The GHTC is particularly concerned about how the budget cuts could affect work at the NIH, widely recognized as the powerhouse behind global health R&D and where a greater focus on translational research is placing more emphasis on product development. For example, in addition to its leadership in developing Ebola drugs and vaccines, NIH is supporting development of AIDS vaccines that could prevent infections, along with microbicides that could reduce sexual transmission of HIV. NIH also is supporting a new universal influenza vaccine candidate that could provide a major breakthrough for fighting both seasonal and pandemic flu and a new class of antibiotics that could be a potential game changer in the fight against drug-resistant superbugs.

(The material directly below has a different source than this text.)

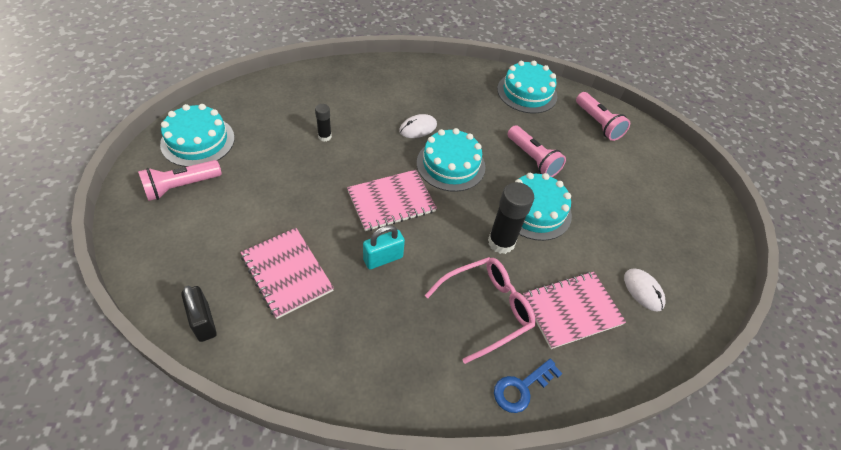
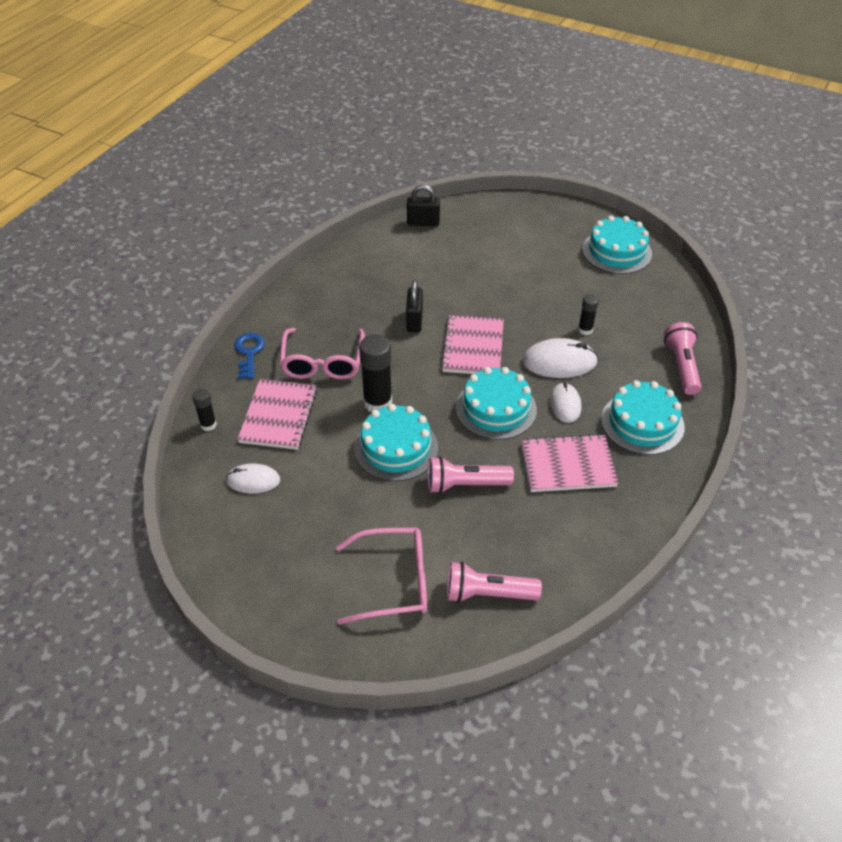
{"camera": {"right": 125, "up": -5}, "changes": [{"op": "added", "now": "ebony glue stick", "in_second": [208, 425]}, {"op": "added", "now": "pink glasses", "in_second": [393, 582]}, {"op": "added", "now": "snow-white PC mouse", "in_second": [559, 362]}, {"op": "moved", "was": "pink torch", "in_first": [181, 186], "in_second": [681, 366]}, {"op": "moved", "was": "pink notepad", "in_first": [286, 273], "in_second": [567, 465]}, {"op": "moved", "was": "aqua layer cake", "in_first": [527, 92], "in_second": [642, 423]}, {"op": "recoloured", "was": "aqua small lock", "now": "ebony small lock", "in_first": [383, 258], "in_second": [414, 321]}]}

GHTC members noted that all of this work would be disrupted by across-the-board cuts. In addition, the GHTC warns that further cuts could hamstring the USAID's new Global Development Lab, which includes a focus on innovations to advance maternal and child health, as well as the Grand Challenges competition for Ebola, a project that includes partners from the CDC, DoD, and the White House Office of Science and Technology Policy (OSTP). Meanwhile, consistent funding is seen as crucial to CDC's effort to develop better diagnostics and protective gear for fighting infectious diseases, the DoD's role as a crucial player in the push for Ebola and AIDS vaccines, and the FDA's initiatives to encourage product developers to coordinate early to tackle global health problems.
In addition to providing strong and stable funding for global health R&D, the GHTC report also urges policymakers to make better use of existing investments and accelerate product development by taking concrete steps to better coordinate the global health work taking place across the government. Key activities include passage of legislation to support R&D efforts at USAID, incorporation of R&D into the Global Health Security Agenda, and creation of an overarching government-wide strategy for global health R&D. The GHTC also believes the US can leverage its leadership and influence in world affairs to ensure global health R&D assumes a prominent place in the United Nations' new agenda for global development that will be finalized in September.
"At a time when entrenched political divisions are causing many to search for areas of consensus, support for global health R&D stands out as important issue that can attract bipartisan support," said Morton. "American-led innovation is also a great antidote to the fear that can surround threats like Ebola and AIDS and a way to encourage a more stable, prosperous and secure world."